• [Texte du document]:
Comment perdre un client et pourquoi s’y préparer
(ou : la traduction indépendante, c’est un peu Dallas)
Ah, petit scarabée. J’espérais ne pas revenir te raconter ma vie parler sous mes traits de vieille conne, mais quelques conversations et événements pas folichons, récemment, me font penser – à tort ou à raison – qu’il y a un point sur lequel je n’ai peut-être pas assez insisté dans mes dernières divagations en date, un petit grain de sable susceptible de venir gripper le quotidien bien huilé du traducteur indépendant qui commence à avoir des commandes régulières : le fait qu’il arrive qu’on perde un client (un bon client, un client régulier, je veux dire). D’où la nécessité absolue de ne pas mettre tous ses œufs dans le même panier et de ne pas se contenter d’un ou deux clients, même s’ils ont l’air a priori de fournir assez de boulot au traducteur freelance pour lui permettre de payer son loyer, ses charges et son bifteck. Je vois une petite dizaine de façons de perdre un client sans difficulté que je m’en vais te narrer pour illustrer cette règle de bon sens.
On peut perdre un client…
… parce qu’on a rendu du mauvais boulot ou une traduction en retard (voire les deux)
C’est vexant et déstabilisant, mais ça arrive, parce qu’il est difficile d’être Super-Traducteur en toutes circonstances. Comme à peu près tout le monde, le traducteur indépendant n’est pas toujours absolument au top dans le travail et comme à peu près tout le monde, il doit parfois faire face à des impondérables qui bouleversent son emploi du temps professionnel.

• [Enregistrements conservés]:
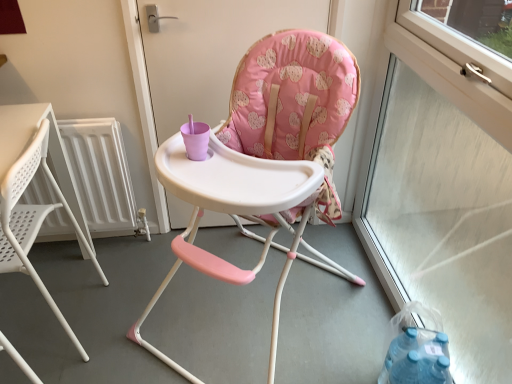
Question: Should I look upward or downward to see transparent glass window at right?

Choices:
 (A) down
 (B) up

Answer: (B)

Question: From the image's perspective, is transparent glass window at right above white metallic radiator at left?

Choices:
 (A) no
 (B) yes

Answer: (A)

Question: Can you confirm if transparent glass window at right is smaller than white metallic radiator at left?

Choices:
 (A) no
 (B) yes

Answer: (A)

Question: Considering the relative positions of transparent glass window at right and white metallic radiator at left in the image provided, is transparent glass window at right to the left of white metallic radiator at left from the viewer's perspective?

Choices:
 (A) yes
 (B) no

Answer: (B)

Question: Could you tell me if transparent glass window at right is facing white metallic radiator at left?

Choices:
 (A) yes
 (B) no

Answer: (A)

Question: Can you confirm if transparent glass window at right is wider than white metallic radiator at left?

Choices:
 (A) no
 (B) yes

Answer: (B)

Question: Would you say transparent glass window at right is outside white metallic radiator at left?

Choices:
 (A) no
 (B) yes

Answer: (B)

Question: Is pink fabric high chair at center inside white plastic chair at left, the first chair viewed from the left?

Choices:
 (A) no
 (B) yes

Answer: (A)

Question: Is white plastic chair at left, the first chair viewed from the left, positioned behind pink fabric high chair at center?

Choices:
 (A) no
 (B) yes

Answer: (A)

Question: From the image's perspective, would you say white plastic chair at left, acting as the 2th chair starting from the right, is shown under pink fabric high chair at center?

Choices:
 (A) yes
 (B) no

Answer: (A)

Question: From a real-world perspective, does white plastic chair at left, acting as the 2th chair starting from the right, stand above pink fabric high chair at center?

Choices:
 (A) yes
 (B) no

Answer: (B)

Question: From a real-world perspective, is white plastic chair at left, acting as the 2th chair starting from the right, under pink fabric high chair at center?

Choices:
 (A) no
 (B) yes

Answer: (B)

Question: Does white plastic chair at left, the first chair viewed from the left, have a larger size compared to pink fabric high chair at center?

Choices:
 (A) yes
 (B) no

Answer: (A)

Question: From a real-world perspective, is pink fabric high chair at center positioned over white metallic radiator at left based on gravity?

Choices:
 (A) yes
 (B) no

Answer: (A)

• [Énoncé]:
Reproduisez à l'identique et en entier le texte sur la perte d'un client en traduction indépendante.

• [Réponse attendue]:
Comment perdre un client et pourquoi s’y préparer
(ou : la traduction indépendante, c’est un peu Dallas)
Ah, petit scarabée. J’espérais ne pas revenir te raconter ma vie parler sous mes traits de vieille conne, mais quelques conversations et événements pas folichons, récemment, me font penser – à tort ou à raison – qu’il y a un point sur lequel je n’ai peut-être pas assez insisté dans mes dernières divagations en date, un petit grain de sable susceptible de venir gripper le quotidien bien huilé du traducteur indépendant qui commence à avoir des commandes régulières : le fait qu’il arrive qu’on perde un client (un bon client, un client régulier, je veux dire). D’où la nécessité absolue de ne pas mettre tous ses œufs dans le même panier et de ne pas se contenter d’un ou deux clients, même s’ils ont l’air a priori de fournir assez de boulot au traducteur freelance pour lui permettre de payer son loyer, ses charges et son bifteck. Je vois une petite dizaine de façons de perdre un client sans difficulté que je m’en vais te narrer pour illustrer cette règle de bon sens.
On peut perdre un client…
… parce qu’on a rendu du mauvais boulot ou une traduction en retard (voire les deux)
C’est vexant et déstabilisant, mais ça arrive, parce qu’il est difficile d’être Super-Traducteur en toutes circonstances. Comme à peu près tout le monde, le traducteur indépendant n’est pas toujours absolument au top dans le travail et comme à peu près tout le monde, il doit parfois faire face à des impondérables qui bouleversent son emploi du temps professionnel.